Review by Zach Dennis
Pawel Pawlikowski’s Cold War was one I immediately wrote down once I saw the TIFF schedule as his previous film, Ida, was one of my favorites of that year. Cold War takes place right after the fall of Berlin and the end of the second World War. A song and dance academy is being opened in Poland as a way to establish a nation spirit for the country after the end of the war with Wiktor and his partner running the music and teaching. The idea is to find songs and dances from the lower class around Poland and create a show built around these known tunes that exemplify the country.
Among the students is Zula, who is immediately noticed to be a bit of a rebel-rouser and someone who has been labeled as trouble after being accused of killing her father and running away. Her talent catches the attention of Wiktor and what begins as tutoring becomes a love affair.
It doesn’t last too long as the shift from celebrating Poland’s national heritage withers away with the emergence of communism and the power of the Soviet Union in the area and Wiktor poses an escape from the academy while they’re touring in Berlin in order to start a new life in Paris. As most love stories go, he shows up — she doesn’t — and we pick up years later in Paris.
Pawlikowski continues the story in a Brief Encounter way, picking up the two characters as their lives intertwine in France and Yugoslav over the years following his desertion of the academy.
Cold War didn’t immediately hook me with the same intensity as Ida — partly because of the somewhat predatory, under-developed nature of their initial courtship (an aspect that seems to appear for the sake of following the long line) and the fact that we lose some of the political context until near the end of the movie.
What was interesting about Cold War at first was this desire to establish national glory after World War II and how quickly that can change when power and money become involved in the scheme.
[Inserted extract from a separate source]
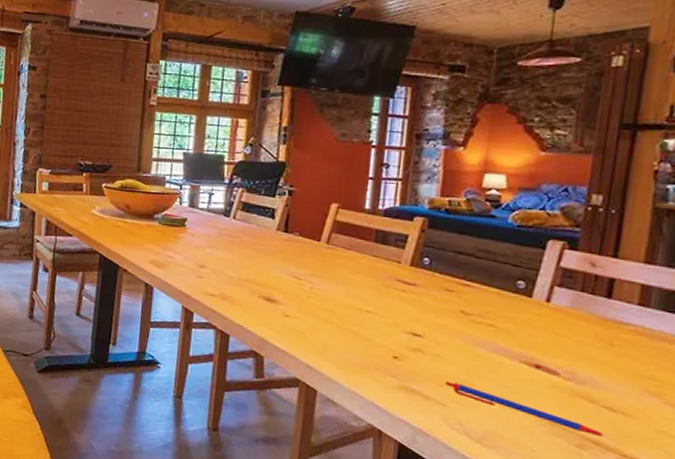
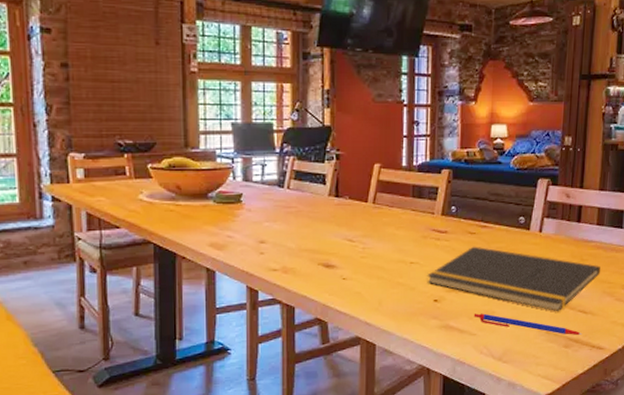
notepad: none [386,305,642,402] -> present [427,246,600,312]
It also plays with this idea of the interwoven nature of art and politics in a propaganda nature — linking less with work by someone like Dinesh D’Souza or Michael Moore, and more with the flag-waving salute finishes of films such as Lone Survivor or American Sniper, which play more as two-hour-long patriotic validations than actual narratives.
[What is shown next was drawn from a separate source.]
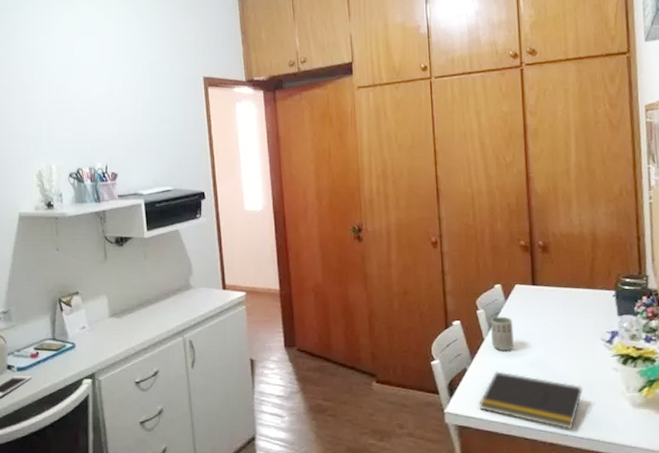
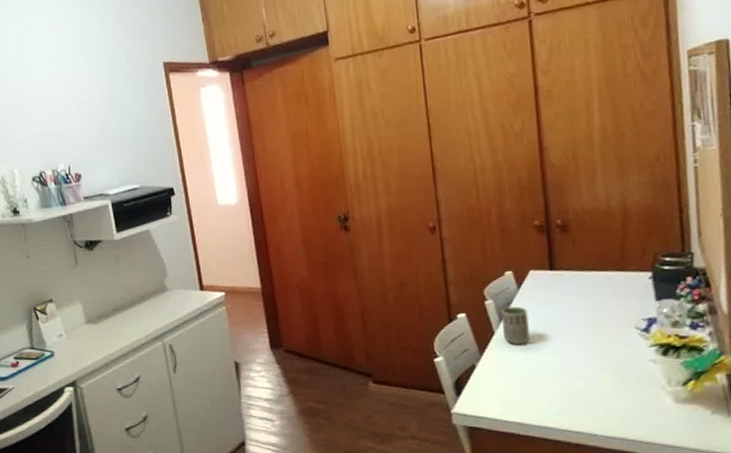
notepad: present [479,371,583,431] -> none [490,367,614,430]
The love story at Cold War’s center does become more complex and interesting as the story moves along with Wiktor’s insistence in instilling a singing career for (girl) adding on to the discomfort of how they met.
But in the end, the way to gauge how much the film will affect you is how much you’re moved by this love story as it meets its tragic end. I heard the movie described as “broken people trying to fall in love in a broken world” and that does describe the nature of his romance as questionable morality withstanding, the tightening of this section of Europe by Stalin and the Soviet Union does add more pressure. But it does come back around to your investment in the characters, and while I’ll adhere to the assessment that they are broken people (with a degree of empathy for both of them), they also are too volatile and never offer any small moments of tenderness or genuine affection that shows that an actual spark was there to ignite from.
In the end, it feels like two broken people forcing love for the sake of survival rather than trying, and it led me to give up disappointingly on Cold War.